Elle carburait à la nicotine. Il était difficile de l’imaginer sans son éternelle cigarette, sa complice qui l’accompagnait tard dans la nuit, tout au long de ces soirées qu’elle réservait jalousement aux discussions entre amis, à des débats politiques sans fin. Elle avait besoin de ces échanges chaleureux et emportés dans lesquels se déployait son sens de la formule. Hannah Arendt, alors au sommet de sa reconnaissance internationale, ne professait aucun dogme. Son art consistait à faire assaut d’audace philosophique dans un anglais appris en quelques semaines à son arrivée aux États-Unis au début des années 1940.

Comment cette rescapée de la persécution des Juifs d’Europe s’en était-elle sortie ? Par quels détours était-elle devenue cette figure intellectuelle remarquable ? Ce numéro du 1 cherche à répondre à ces questions et à bien d’autres. Un fait certain : après la Shoah, la vie d’Hannah Arendt devient tout entière politique. Cette exilée offre l’exemple d’une incroyable résilience – cette capacité à surmonter blessures et traumatismes –, comme on aime à dire aujourd’hui. L’histoire aurait pu la briser. Elle en fait un objet d’étude. Elle n’aura pas vécu en vain l’ascension d’Hitler, puis la persécution politique et antisémite. Elle met toute son intelligence et sa capacité d’analyse à comprendre et expliquer les totalitarismes qui ont rongé l’Europe du XXe siècle.

Cette exilée offre l’exemple d’une incroyable résilience

En cela, Arendt, formée par la lecture de Kant et par l’enseignement de Heidegger et de Jaspers, n’est pas une philosophe classique. Elle ne ressent nul besoin de créer un système philosophique. Sa réflexion balaye cadres et cloisons. Pas d’école de pensée, pas de ligne chez elle, sinon celle de prendre au collet les faits et les idées, de les essorer pour aller au plus près du réel. Telle est sa modernité. Une pensée, ancrée dans son époque, qui nous paraît toujours aussi juste, actuelle. Philosophe ? Ce titre la laisse indifférente. « Je suis devenue une sorte d’écrivain indépendant », confie-t-elle à ses débuts, l’époque héroïque où elle multiplie les interventions dans des revues intellectuelles.

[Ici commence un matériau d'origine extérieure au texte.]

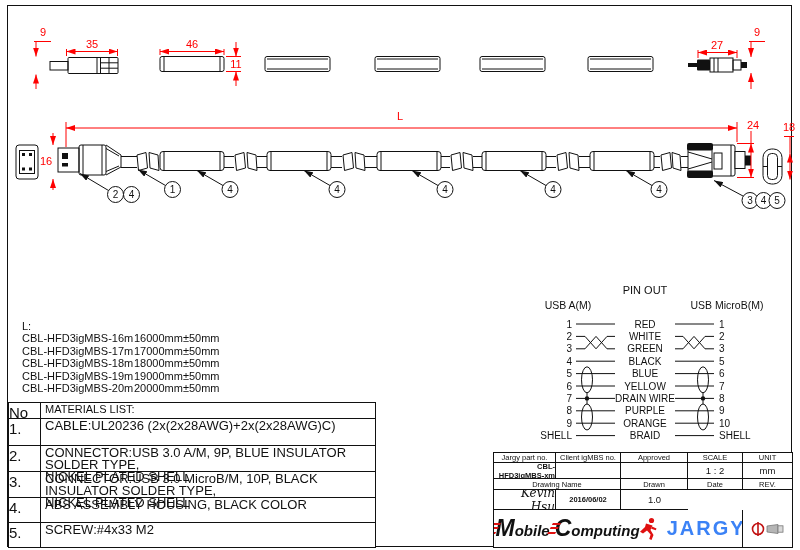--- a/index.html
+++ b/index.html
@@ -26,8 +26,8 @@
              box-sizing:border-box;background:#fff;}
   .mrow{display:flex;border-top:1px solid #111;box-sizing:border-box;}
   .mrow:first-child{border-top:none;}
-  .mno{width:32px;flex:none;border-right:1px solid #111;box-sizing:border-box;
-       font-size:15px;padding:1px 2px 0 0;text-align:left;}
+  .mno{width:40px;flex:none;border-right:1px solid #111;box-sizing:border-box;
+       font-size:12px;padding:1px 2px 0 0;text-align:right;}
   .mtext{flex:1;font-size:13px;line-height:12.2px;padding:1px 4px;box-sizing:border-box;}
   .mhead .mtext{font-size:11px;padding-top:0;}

Cette indépendance peut la mener très loin. En 1961, lors du procès du SS Adolf Eichmann, qu’elle couvre pour le New Yorker, elle ose souligner le rôle ambigu des Conseils juifs embarqués dans la collaboration avec l’entreprise nazie. Et elle renvoie l’accusé à sa condition médiocre et banale de pion, un pauvre « clown » sans intérêt, dira-t-elle. Des affirmations qui blessent et offensent nombre de Juifs. Tout Arendt est là : porter la plume dans la plaie avec intrépidité, tenir en respect les préjugés du temps, ne pas céder à l’esprit de chapelle. Surtout la sienne.